Can you output the lines of the listing below as a JSON list of strings, one string per line with blank lines omitted, starting at the line that contains "Minute 0: median" and stopping after the line that contains "Minute 2: median"?

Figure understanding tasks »

.....

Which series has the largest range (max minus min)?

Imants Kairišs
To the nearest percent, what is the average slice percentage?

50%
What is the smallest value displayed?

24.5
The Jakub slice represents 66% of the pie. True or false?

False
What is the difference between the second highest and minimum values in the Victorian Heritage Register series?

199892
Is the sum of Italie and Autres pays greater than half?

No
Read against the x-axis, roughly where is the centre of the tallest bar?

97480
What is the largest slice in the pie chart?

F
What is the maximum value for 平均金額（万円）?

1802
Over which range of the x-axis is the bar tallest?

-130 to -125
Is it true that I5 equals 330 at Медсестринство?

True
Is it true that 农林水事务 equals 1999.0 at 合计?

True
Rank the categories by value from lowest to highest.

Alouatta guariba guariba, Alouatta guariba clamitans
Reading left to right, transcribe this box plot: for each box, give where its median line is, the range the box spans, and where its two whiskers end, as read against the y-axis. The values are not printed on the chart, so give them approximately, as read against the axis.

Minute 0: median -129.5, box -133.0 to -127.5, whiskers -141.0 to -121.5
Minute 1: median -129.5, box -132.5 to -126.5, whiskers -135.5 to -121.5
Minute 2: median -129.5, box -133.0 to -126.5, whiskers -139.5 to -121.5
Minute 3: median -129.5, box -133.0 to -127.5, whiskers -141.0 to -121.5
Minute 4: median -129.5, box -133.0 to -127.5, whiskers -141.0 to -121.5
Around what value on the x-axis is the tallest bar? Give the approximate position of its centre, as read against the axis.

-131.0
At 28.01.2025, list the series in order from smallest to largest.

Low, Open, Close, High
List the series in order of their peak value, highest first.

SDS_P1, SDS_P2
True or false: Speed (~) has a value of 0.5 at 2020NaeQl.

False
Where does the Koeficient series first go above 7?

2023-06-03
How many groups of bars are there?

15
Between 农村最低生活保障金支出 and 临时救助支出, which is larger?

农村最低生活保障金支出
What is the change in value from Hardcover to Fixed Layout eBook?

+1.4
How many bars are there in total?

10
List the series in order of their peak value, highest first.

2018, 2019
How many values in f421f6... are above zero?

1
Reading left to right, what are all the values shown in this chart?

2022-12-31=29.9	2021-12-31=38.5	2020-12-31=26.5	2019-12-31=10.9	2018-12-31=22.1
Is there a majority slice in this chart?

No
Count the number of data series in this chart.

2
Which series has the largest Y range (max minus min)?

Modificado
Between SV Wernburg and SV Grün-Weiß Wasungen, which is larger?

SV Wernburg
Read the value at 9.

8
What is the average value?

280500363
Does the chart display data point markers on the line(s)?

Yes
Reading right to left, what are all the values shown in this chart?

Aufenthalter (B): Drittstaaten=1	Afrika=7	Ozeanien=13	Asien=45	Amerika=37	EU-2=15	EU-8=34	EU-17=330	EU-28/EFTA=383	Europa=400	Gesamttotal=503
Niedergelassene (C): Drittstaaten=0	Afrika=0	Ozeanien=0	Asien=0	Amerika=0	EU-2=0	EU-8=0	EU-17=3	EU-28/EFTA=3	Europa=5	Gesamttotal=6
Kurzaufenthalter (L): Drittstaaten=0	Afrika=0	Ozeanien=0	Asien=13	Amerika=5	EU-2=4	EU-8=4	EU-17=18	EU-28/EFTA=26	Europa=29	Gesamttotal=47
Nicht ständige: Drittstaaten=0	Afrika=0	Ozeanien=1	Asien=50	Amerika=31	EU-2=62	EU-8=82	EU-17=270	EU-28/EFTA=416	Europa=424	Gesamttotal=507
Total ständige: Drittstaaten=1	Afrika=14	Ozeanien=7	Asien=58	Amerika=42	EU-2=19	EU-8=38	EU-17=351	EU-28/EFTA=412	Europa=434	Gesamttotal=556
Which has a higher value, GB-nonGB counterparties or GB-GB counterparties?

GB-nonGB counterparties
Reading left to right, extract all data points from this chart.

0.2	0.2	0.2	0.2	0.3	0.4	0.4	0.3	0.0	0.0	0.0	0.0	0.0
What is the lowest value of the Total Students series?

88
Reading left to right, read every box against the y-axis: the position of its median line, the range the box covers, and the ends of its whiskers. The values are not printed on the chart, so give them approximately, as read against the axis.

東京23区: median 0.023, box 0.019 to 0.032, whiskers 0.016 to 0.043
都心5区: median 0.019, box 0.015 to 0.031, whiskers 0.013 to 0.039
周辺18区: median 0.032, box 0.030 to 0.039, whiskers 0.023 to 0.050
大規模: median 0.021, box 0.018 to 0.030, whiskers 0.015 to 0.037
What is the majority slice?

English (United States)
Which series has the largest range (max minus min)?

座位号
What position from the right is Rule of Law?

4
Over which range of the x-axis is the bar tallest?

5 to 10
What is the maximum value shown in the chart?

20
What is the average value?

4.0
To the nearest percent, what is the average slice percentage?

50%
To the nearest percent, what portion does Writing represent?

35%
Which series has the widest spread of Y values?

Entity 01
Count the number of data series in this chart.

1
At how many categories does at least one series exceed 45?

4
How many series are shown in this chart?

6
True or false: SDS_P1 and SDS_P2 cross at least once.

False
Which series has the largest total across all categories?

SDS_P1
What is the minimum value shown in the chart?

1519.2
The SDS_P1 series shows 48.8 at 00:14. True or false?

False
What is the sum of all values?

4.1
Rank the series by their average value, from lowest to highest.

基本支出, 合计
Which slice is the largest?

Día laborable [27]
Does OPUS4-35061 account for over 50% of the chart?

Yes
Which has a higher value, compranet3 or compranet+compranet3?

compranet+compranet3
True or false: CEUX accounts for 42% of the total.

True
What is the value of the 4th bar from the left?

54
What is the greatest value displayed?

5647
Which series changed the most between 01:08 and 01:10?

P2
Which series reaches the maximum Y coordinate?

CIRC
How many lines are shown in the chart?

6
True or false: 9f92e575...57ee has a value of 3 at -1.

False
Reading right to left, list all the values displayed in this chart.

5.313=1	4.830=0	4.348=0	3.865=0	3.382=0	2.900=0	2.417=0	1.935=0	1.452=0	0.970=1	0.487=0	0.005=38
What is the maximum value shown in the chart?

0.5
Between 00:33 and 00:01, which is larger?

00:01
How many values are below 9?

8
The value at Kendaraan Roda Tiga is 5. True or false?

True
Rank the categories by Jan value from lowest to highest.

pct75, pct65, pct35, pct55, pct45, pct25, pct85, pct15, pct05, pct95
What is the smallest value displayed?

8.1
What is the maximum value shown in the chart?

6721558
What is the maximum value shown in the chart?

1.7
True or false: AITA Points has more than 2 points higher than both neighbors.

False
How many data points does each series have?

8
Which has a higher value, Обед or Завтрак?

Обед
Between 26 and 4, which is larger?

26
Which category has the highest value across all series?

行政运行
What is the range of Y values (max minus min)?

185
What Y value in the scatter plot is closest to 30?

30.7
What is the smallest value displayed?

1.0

.....

Output »
[
  "Minute 0: median -129.5, box -133.0 to -127.5, whiskers -141.0 to -121.5",
  "Minute 1: median -129.5, box -132.5 to -126.5, whiskers -135.5 to -121.5",
  "Minute 2: median -129.5, box -133.0 to -126.5, whiskers -139.5 to -121.5"
]